*** Opening of DATA FOR THIS TASK ***

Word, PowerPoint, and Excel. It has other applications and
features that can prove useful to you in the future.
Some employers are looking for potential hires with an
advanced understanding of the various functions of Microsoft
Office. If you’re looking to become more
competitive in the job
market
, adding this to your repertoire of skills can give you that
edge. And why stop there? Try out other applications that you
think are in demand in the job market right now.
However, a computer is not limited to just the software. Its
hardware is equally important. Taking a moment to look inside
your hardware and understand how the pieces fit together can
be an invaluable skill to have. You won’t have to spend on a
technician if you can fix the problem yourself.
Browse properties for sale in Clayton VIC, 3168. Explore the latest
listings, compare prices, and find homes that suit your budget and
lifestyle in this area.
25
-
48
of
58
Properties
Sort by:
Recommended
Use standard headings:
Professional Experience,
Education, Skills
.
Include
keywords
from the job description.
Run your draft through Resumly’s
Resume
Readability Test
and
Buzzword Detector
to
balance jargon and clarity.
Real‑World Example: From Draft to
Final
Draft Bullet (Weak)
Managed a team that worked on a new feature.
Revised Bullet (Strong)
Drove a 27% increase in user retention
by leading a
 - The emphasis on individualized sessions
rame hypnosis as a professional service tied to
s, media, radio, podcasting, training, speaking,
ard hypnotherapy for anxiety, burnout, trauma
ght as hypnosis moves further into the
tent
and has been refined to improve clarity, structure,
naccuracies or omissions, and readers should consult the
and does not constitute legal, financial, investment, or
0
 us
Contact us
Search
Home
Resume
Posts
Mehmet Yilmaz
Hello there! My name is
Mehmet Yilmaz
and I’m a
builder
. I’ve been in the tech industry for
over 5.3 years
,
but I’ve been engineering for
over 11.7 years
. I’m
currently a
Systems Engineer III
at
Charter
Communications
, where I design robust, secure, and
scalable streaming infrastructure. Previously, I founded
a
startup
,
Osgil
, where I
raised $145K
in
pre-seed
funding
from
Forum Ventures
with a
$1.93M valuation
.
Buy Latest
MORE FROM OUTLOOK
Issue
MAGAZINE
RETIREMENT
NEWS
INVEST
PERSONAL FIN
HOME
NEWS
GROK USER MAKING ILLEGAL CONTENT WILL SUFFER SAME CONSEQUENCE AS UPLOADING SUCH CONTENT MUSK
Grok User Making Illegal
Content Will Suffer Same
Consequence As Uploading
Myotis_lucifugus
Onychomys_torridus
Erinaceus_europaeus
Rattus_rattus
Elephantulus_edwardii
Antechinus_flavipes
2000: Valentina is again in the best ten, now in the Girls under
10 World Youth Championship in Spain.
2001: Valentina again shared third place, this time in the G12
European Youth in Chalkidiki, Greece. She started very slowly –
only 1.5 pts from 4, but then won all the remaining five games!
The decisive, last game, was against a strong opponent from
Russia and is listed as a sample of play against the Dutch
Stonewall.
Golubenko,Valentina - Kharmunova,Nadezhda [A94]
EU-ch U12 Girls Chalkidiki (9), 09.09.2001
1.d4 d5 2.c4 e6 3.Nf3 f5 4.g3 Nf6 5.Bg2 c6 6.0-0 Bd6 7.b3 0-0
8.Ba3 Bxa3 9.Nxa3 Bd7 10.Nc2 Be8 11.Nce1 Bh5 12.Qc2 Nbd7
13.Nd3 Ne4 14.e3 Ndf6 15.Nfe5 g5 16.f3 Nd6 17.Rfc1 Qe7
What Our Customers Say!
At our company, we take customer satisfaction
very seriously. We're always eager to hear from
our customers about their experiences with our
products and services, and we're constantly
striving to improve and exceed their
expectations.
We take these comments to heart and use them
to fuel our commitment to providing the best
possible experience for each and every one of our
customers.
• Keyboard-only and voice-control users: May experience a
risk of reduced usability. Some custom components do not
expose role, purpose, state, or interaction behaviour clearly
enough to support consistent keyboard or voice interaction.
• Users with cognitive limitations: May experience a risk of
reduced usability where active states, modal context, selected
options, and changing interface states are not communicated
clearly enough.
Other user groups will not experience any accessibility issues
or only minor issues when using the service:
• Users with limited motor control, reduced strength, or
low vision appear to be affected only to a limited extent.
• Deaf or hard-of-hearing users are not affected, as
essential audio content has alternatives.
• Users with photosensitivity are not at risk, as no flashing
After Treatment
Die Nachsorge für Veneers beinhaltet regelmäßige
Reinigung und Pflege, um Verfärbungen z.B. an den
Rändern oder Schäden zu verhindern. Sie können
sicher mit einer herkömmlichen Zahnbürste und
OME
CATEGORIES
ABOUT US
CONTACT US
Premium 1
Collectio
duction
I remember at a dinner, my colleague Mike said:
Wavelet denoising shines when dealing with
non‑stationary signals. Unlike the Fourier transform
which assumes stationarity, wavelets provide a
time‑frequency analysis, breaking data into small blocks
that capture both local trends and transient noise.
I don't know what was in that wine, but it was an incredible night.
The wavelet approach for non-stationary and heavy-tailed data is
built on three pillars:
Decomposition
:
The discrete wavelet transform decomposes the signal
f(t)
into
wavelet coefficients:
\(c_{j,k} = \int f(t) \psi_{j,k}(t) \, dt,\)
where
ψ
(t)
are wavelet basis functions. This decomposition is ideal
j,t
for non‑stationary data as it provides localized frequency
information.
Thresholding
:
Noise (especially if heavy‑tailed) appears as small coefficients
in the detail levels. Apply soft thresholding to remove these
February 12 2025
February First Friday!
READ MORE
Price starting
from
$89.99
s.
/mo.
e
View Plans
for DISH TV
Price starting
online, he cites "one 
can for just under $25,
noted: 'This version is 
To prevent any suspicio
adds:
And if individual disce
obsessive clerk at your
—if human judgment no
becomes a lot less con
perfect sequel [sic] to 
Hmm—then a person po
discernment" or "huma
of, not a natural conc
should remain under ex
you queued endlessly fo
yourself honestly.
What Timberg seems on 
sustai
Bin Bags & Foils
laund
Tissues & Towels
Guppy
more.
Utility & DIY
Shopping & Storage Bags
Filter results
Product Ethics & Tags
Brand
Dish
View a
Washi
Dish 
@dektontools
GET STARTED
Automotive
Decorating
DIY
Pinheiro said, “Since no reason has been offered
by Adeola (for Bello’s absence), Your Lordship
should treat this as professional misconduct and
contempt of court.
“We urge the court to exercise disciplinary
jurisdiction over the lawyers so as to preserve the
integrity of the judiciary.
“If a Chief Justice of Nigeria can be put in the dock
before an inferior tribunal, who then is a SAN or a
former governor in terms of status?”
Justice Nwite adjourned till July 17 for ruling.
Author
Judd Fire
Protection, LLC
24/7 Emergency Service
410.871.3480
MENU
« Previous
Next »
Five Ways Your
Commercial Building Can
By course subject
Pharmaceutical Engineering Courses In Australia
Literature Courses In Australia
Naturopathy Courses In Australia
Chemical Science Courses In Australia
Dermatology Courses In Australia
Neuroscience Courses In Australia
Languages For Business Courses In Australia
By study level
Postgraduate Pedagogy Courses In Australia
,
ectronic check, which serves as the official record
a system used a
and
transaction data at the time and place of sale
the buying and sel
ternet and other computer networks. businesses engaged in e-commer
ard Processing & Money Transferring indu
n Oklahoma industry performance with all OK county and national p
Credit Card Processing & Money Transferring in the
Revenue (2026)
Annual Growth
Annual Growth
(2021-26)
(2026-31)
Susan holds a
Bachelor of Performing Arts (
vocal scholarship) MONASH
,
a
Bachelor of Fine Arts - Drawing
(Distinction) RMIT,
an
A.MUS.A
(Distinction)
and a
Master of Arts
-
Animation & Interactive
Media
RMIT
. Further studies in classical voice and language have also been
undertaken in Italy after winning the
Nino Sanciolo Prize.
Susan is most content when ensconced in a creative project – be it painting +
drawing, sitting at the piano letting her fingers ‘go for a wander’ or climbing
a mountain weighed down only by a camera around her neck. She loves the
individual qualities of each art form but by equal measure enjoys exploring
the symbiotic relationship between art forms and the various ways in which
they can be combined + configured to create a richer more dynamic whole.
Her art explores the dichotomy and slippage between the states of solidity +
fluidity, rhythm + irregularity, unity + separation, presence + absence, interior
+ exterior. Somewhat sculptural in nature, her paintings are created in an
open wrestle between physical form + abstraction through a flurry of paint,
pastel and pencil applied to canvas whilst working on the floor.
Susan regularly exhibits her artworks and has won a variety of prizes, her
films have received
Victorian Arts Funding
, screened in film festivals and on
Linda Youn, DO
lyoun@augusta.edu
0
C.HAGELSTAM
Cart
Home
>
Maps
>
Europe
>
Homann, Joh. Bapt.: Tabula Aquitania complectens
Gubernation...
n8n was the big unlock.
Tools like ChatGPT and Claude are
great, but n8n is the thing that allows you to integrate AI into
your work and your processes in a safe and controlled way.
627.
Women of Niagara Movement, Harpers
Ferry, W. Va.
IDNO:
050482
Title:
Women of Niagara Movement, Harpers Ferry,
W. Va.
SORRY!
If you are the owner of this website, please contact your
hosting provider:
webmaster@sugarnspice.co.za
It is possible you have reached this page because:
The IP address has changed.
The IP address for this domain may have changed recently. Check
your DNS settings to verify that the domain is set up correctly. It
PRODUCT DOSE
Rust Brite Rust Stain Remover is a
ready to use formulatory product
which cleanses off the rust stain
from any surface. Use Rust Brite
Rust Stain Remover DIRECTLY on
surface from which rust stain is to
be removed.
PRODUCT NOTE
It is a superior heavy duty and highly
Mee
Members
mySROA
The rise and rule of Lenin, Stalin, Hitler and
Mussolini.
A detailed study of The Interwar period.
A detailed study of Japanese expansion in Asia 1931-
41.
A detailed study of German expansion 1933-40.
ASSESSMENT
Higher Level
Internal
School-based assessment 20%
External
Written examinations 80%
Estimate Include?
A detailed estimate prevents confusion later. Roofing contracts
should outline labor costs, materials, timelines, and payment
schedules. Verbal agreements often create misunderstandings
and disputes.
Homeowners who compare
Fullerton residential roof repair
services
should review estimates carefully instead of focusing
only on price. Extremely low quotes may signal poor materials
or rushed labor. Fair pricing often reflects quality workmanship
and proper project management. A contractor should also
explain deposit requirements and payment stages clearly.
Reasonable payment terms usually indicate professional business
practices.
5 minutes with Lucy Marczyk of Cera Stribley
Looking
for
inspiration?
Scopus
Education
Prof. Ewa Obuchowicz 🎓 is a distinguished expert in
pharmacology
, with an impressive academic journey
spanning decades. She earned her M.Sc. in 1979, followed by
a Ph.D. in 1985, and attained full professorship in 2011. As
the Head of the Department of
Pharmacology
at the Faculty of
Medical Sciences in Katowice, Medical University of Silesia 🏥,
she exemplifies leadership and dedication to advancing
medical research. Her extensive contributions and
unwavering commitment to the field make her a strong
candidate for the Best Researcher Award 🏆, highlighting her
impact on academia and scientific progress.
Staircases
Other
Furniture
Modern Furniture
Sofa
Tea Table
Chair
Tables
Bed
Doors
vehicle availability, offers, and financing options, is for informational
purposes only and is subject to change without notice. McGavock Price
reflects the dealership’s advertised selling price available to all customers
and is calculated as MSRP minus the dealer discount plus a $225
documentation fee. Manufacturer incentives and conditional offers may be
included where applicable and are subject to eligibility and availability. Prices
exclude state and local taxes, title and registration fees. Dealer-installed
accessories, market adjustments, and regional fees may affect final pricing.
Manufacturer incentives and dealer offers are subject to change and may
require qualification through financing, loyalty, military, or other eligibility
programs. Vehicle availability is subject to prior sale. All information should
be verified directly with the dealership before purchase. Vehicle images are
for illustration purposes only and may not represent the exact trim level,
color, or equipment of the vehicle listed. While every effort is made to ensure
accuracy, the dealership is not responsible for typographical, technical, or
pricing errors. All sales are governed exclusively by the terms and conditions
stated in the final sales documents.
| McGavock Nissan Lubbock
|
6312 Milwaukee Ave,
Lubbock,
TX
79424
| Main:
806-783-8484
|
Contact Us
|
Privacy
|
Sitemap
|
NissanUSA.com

*** Close of DATA FOR THIS TASK ***

— EXERCISE —
Copy out, word for word, the lines from the first line through the line containing "your hardware and", including both.

— RESPONSE —
Word, PowerPoint, and Excel. It has other applications and
features that can prove useful to you in the future.
Some employers are looking for potential hires with an
advanced understanding of the various functions of Microsoft
Office. If you’re looking to become more
competitive in the job
market
, adding this to your repertoire of skills can give you that
edge. And why stop there? Try out other applications that you
think are in demand in the job market right now.
However, a computer is not limited to just the software. Its
hardware is equally important. Taking a moment to look inside
your hardware and understand how the pieces fit together can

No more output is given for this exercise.